• TEXTE PRÉSENTÉ
------------------------------------------------------------

28• Le 9 avril, les agents de maîtrise occupent les ateliers des presses et tentent de faire redémarrer les machines, pour forcer à la reprise. Les ouvriers des presses les en empêchent et déclarent que les négociations ne reprendront pas sous la menace. Ils exigent que les agents de maîtrise et le personnel de surveillance évacuent les ateliers. Une fois l’atelier évacué, les discussions reprennent entre ouvriers, direction et syndicats. Les grévistes acceptent de négocier sur la base du coefficient 160, au lieu du « 162 maxi », à condition qu’il soit garanti pour tous en cas de mutation. En fin de journée, un accord intervient entre ouvriers et direction sur cette base. La direction accepte de créer un taux horaire particulier et un nouveau coefficient – le coefficient 160 n’existait pas dans la grille de classification Renault –, garantis à tous les ouvriers des presses de Billancourt. Comme le souligne le communiqué qu’elle fait paraître à l’issue de l’entrevue, « ce taux et ce coefficient sont garantis à titre individuel […]. En outre, compte tenu du caractère spécifique du travail sur presses, ils sont également garantis en cas de prêt temporaire, quelles que soient la cause et la durée de celui-ci. Aucune mutation n’interviendra visant ce personnel par suite de fait de grève. Compte tenu du caractère spécifique du travail sur presses, en cas de mutation du fait de l’entreprise, la direction s’engage à procéder au reclassement des intéressés à niveau équivalent avec, éventuellement, recours à une action complémentaire de formation » [33]. La direction reconnaît par là implicitement le principe « à travail égal, salaire égal » pour les ouvriers des presses. À l’issue de la rencontre, les syndicats obtiennent de la direction qu’un vote à bulletin secret ait lieu le lendemain matin pour avaliser les résultats des négociations.

------------------------------------------------------------

(Images des pages et texte extrait)

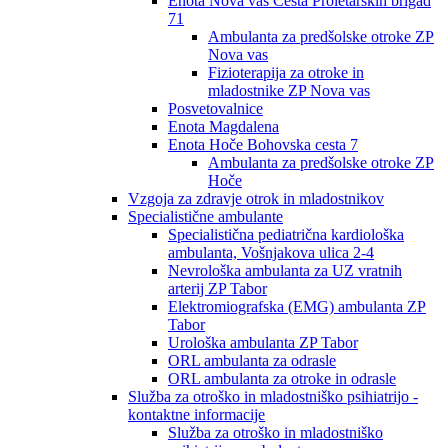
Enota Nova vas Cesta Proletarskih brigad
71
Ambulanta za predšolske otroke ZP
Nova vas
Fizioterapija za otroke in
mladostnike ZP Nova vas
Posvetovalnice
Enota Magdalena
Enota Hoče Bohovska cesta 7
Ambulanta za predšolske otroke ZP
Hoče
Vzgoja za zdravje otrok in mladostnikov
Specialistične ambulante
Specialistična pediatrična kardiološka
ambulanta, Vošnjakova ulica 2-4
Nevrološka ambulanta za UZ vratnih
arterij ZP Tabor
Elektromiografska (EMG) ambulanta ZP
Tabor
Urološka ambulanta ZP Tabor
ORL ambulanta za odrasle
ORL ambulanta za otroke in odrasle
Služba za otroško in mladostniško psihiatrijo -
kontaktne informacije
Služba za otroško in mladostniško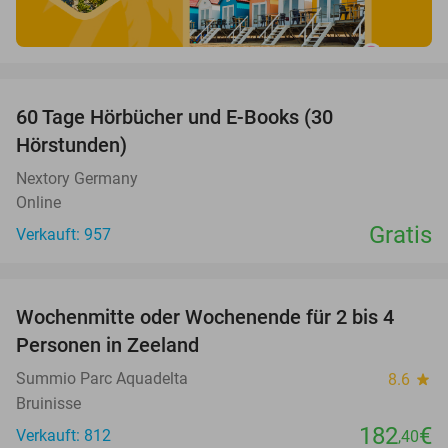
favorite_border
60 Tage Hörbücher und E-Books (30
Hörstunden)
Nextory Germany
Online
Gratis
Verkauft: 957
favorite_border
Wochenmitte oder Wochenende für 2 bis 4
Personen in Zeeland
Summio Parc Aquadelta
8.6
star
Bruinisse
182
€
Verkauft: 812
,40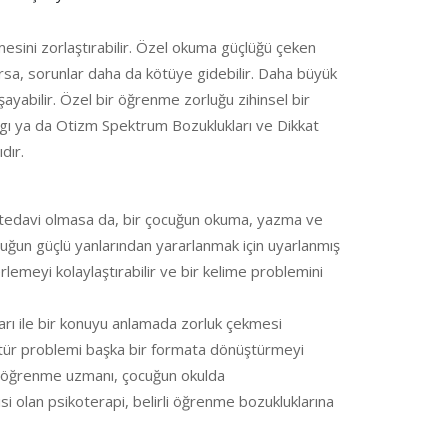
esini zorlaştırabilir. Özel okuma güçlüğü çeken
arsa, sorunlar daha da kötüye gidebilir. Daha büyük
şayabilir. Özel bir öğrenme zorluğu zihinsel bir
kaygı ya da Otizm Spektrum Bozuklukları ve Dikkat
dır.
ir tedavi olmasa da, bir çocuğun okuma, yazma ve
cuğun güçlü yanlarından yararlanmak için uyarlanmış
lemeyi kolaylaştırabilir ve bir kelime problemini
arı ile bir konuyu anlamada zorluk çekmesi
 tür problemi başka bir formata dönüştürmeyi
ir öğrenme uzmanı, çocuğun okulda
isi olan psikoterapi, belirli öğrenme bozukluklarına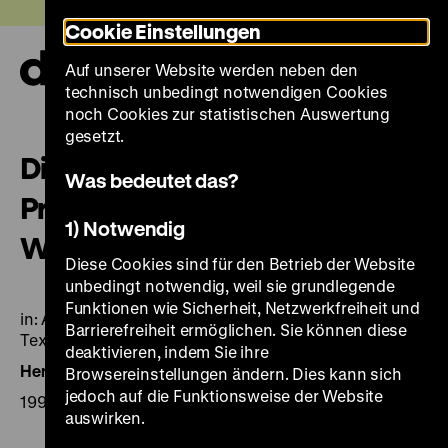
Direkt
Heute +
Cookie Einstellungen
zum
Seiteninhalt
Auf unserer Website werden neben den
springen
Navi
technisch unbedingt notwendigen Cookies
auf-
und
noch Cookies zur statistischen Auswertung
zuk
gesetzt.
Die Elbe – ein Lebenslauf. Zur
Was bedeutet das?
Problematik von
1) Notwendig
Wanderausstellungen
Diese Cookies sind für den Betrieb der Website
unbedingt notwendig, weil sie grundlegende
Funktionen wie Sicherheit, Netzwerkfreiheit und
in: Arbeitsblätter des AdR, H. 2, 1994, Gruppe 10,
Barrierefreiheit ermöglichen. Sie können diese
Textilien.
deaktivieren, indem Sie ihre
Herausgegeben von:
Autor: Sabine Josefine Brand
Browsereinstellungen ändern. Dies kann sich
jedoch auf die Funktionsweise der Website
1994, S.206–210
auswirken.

------------------------------------------------------------

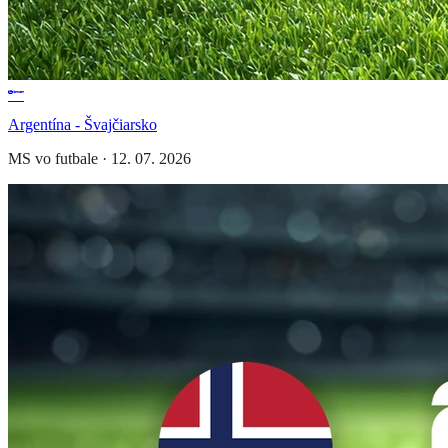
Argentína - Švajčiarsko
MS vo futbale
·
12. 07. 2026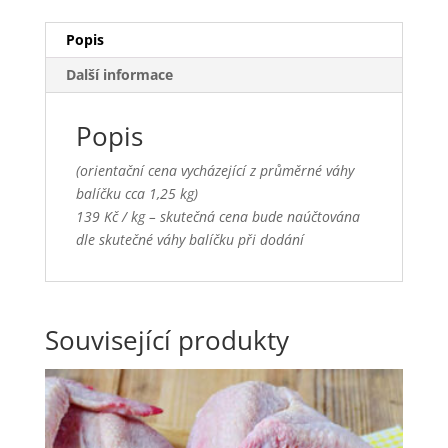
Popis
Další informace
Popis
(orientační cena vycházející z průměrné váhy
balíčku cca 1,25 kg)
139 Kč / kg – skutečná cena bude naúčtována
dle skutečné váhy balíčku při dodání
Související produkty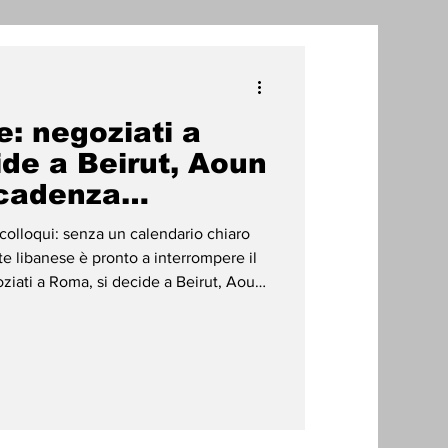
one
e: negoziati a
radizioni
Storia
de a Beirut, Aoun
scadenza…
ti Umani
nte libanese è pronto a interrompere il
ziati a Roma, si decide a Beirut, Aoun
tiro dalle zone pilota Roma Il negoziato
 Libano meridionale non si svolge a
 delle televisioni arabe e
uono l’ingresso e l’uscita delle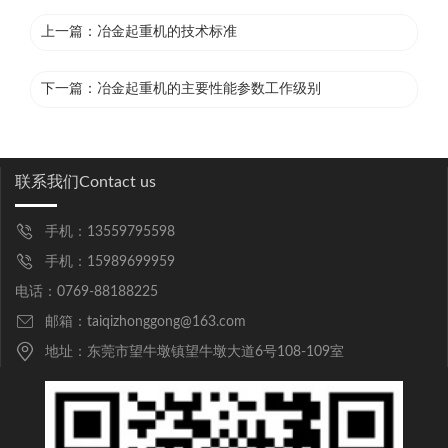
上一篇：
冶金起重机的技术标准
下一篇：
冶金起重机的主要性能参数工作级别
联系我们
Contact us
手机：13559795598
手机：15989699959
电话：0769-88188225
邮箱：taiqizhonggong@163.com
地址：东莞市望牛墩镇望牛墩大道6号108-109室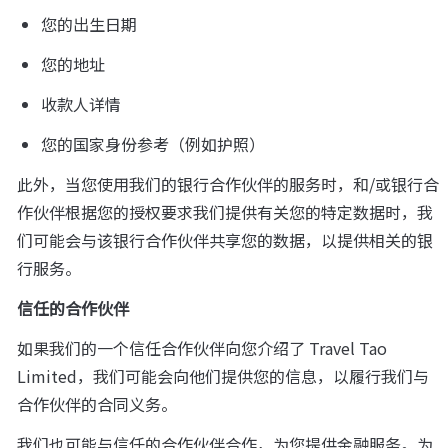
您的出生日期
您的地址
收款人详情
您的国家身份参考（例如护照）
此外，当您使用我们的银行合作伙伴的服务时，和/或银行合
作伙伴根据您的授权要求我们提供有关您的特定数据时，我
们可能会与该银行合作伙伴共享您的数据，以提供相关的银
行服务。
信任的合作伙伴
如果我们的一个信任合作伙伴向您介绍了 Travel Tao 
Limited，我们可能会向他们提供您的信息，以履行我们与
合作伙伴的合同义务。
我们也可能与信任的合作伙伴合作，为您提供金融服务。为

------------------------------------------------------------

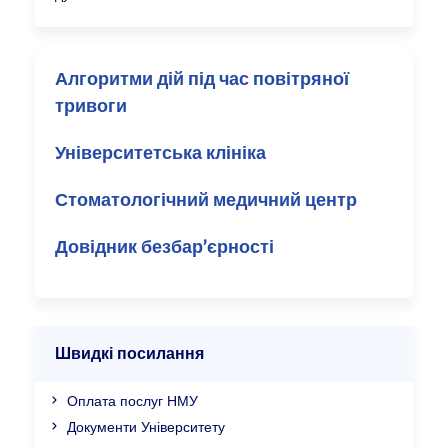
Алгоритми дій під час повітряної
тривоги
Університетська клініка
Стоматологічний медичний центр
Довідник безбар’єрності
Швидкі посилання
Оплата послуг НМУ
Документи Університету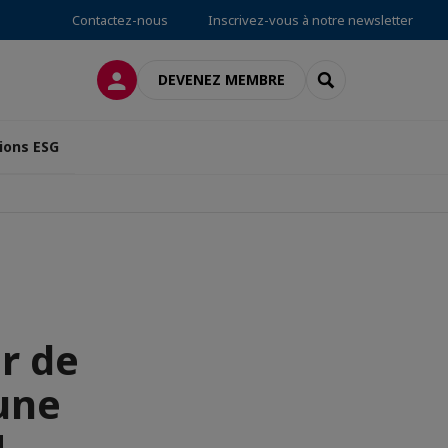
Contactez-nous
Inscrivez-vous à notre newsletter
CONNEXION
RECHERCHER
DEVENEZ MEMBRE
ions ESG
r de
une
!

------------------------------------------------------------

• MISE EN PRATIQUE
1. Dans le texte sur la grève aux presses de Billancourt, qu'obtiennent les syndicats de la direction à l'issue de la rencontre ?
2. Reprenez le texte sur la grève aux presses de Billancourt et poursuivez-le à partir de sa dernière phrase.

• EXERCICES CORRIGÉS
1. Ils obtiennent qu'un vote à bulletin secret ait lieu le lendemain matin pour valider les résultats des négociations.

2.
29• Le 10 avril, le vote a lieu à midi, mais tous les grévistes ne sont pas présents. Le résultat donne 107 pour la reprise, 75 contre (sur 377 ouvriers au total). La situation est confuse, quelques presses tournent dans l’après-midi et dans la nuit.

30• Le 11 avril, les presses tournent de nouveau au département 12, mais avec une forte proportion d’absents. La reprise est totale l’après-midi.

31• Le 22 mai, la direction de la Régie Renault annonce que le « système de classement du personnel os » est modifié à compter du 1er juin 1973 : « La paie au poste est supprimée : les classes de salaires (5, 6, 7, 8, etc.) n’existent plus. Le salaire sera calculé à partir d’un classement en quatre niveaux, qui seront définis par la qualification de l’emploi tenu (complexité du travail, difficulté particulière d’exécution de la tâche, etc.). Chaque niveau constitue une catégorie professionnelle distincte. […] les qualifications de manœuvre et d’ouvrier spécialisé sont supprimées. Elles sont remplacées par celle d’agent productif. » [34]

32À un niveau d’ensemble, si la cotation de poste comme principe de rémunération ne disparaît pas au sens strict [35], elle subit cependant une importante modification : ce n’est plus le poste lui-même qui définit le salaire (« la paie au poste est supprimée »), mais « l’emploi tenu » [36] – à un emploi précis (agent productif catégorie A, B, C ou qualifié) correspond un coefficient de rémunération ; la différenciation des salaires se voit ainsi réduite dans le nouveau schéma de classifications et de rémunérations. Cependant, la division entre agents productifs (anciens os) et professionnels (anciens op) demeure et donnera lieu à d’autres conflits [37]. La grève des ouvriers des presses aura cependant obligé la Régie à modifier le système de classifications et à reconnaître, pour ce qui est de l’atelier des presses proprement dit, un coefficient garanti à tous les ouvriers des presses, sans distinction [38].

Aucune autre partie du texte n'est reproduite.